Exercises:
A – Reproduce the passage of the Broke & Brilliant page from "Let's face facts: There" to "good credit risk.".
B – For each statement about the Broke & Brilliant page, answer yes or no and quote the words of the page that decide it. (i) The writer of "Changing Majors" switched from engineering to history. (ii) Hal Scoggins holds that the rich spread the myth that a person cannot be both rich and happy. (iii) The remark attributed to Walter Cronkite says Neanderthal Man was the first humanoid species to bury its dead.
C – Extend the Broke & Brilliant page, picking up right after its final sentence.

Let's face facts: There are over five billion people on this here planet. Most of them either border on idiocy, or don't have web access. Therefore, on this here Broke & Brilliant Random Thoughts page, you can feel free to write anything you want about whatever it is that you want to write anything about. Tell me that ain't power!

So, send along your Broke & Brilliant Random Thoughts. You'll be glad you did.


Student Loan Committe Meeting

In order for a loan to be approved by a bank, it has to be approved by a loan committee. That means when I was in college, someone had to tell the loan committee at his bank why he thought I was a good credit risk.

What that idiot said probably sounded something like this: "Sure, I know he's lazy, drinks all day, smokes all night and hasn't been to class in weeks, but he'll pay us back -- He's a HISTORY MAJOR... He'll be rolling in the dough when he graduates!
-- Noonan


Changing Majors

I had to change majors while in college because all the drugs I was doing caused me to have problems with my short-term memory. So, I went from being an engineering student to a History Major. The way I figured, if something happened way in the past, I'd at least have a chance of remembering it.
-- Noonan


Debunking Myths

I just read, on your "Myths and Realities" page, the myth that "You cannot be simultaneously rich and happy." While I agree with you that this is a myth, I disagree with your assertion as to its origin. Rather than being a lies propogated by the rich, I believe this is an excuse the poor use as a justification for not being willing (or able) to the things necessary to become rich.

I doubt if you've ever actually heard a rich person repeat this myth. I've heard just the opposite. I've heard rich people, one after the other, say, "I've been rich and I've been poor, and rich is better."
-- Hal Scoggins, Texas


On Neanderthal Man

About the only thing I can manage to do when I'm feeling all broke and depressed is watch The Discovery Channel. (You know, I'll bet the things they show wouldn't be such a discovery to me if I hadn't slept my way through high school and drank my way through college.)

Every once in a while I hear something on The Discovery Channel that make me wonder if the guys who write their script aren't the same drunk guys I hung around with in college.

One time, I heard Walter Cronkite (the most trusted man in America) say: "We know that Neanderthal Man was the first humanoid species to bury its dead. What we don't know is what he was thinking while he did it."

Extracted data:
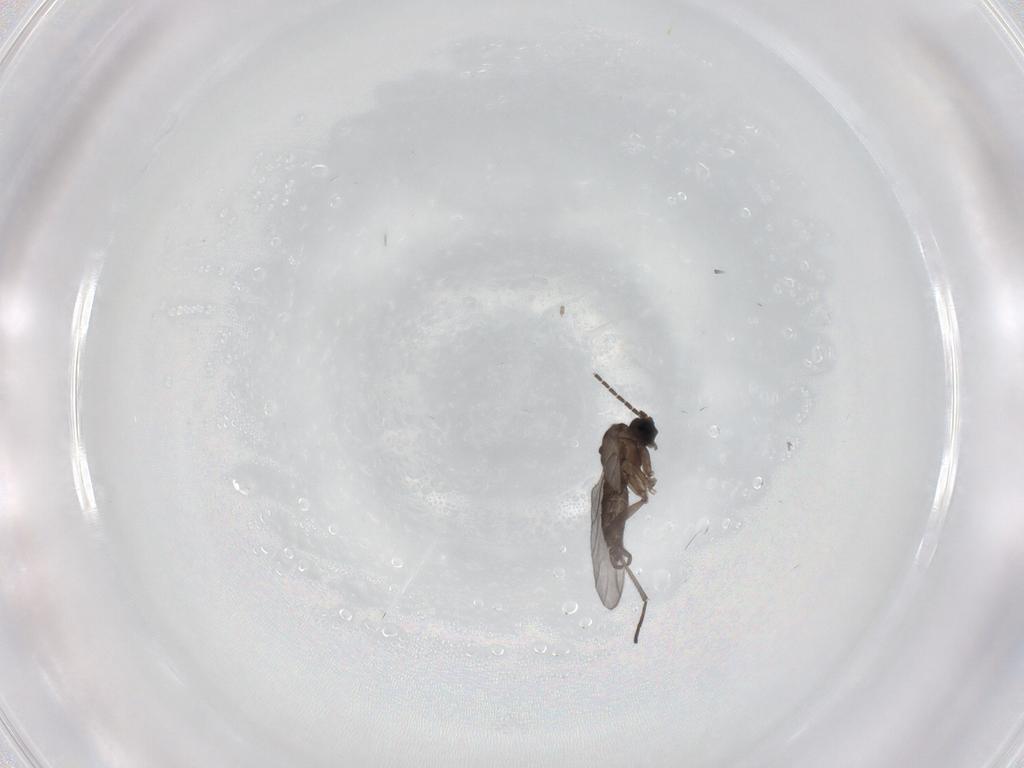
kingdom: Animalia
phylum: Arthropoda
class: Insecta
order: Diptera
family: Sciaridae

Responses for each task:
A –
Let's face facts: There are over five billion people on this here planet. Most of them either border on idiocy, or don't have web access. Therefore, on this here Broke & Brilliant Random Thoughts page, you can feel free to write anything you want about whatever it is that you want to write anything about. Tell me that ain't power!

So, send along your Broke & Brilliant Random Thoughts. You'll be glad you did.


Student Loan Committe Meeting

In order for a loan to be approved by a bank, it has to be approved by a loan committee. That means when I was in college, someone had to tell the loan committee at his bank why he thought I was a good credit risk.

B –
(i) Yes: "I went from being an engineering student to a History Major."
(ii) No: "I believe this is an excuse the poor use as a justification for not being willing (or able)"
(iii) Yes: "We know that Neanderthal Man was the first humanoid species to bury its dead."

C –
Well Walter, I'll take a shot at thinking like a Neanderthal on this one. How's about: "Something Smells! Now, I know we have a few rungs to climb on the evolutionary ladder, but I'm willing to bet it's Uncle Og. That worthless bastard hasn't moved in weeks. Either we bury him deep into the ground... or it's time to fight a pack of sabre tooth tigers over another cave. And I'm not looking forward to that one!"
-- Noonan


Our Dave

For years, Dave Thomas of Wendy's Hamburger Restaurants has been pushing Bacon, Double-Bacon-Cheese, Bacon-Wrapped, Bacon Burgers.

Then, he has one little heart attack and ya' know what's on the menu now? Pita Stuffed Sandwiches.

Of course, the fact that those Pita Sandwiches are Stuffed with Bacon tells me that Ol' Dave didn't exactly follow doctor's orders on this one...
-- Noonan


The One Rate Plan

I saw a commercial on TV about the new One Rate Plan that AT&T is offering for long distance calls. This got me upset because I'm an AT&T customer and I seemed to have been excluded from this nifty little promotion of theirs.

So, I called AT&T and talked to some lady. She told me that the Fifteen-Cents-a-Minute plan was the lowest rate AT&T offered. When I asked her why it appeared that I was paying around Fifteen Dollars a Minute for their service, she said, "Oh. Well, we had no way of knowing that you wanted the lowest rate we offered."

Now, this is about an $80 billion dollar company we're talking about here, right? I would have thought that after all the years that they were a monopoly and raped us because they had no competition, that somebody there, maybe even a janitor for chrissakes, would have taken an educated guess and hypothesized that yes, indeed, each and every one of its fifty million customers would want to be charged the lowest rates possible!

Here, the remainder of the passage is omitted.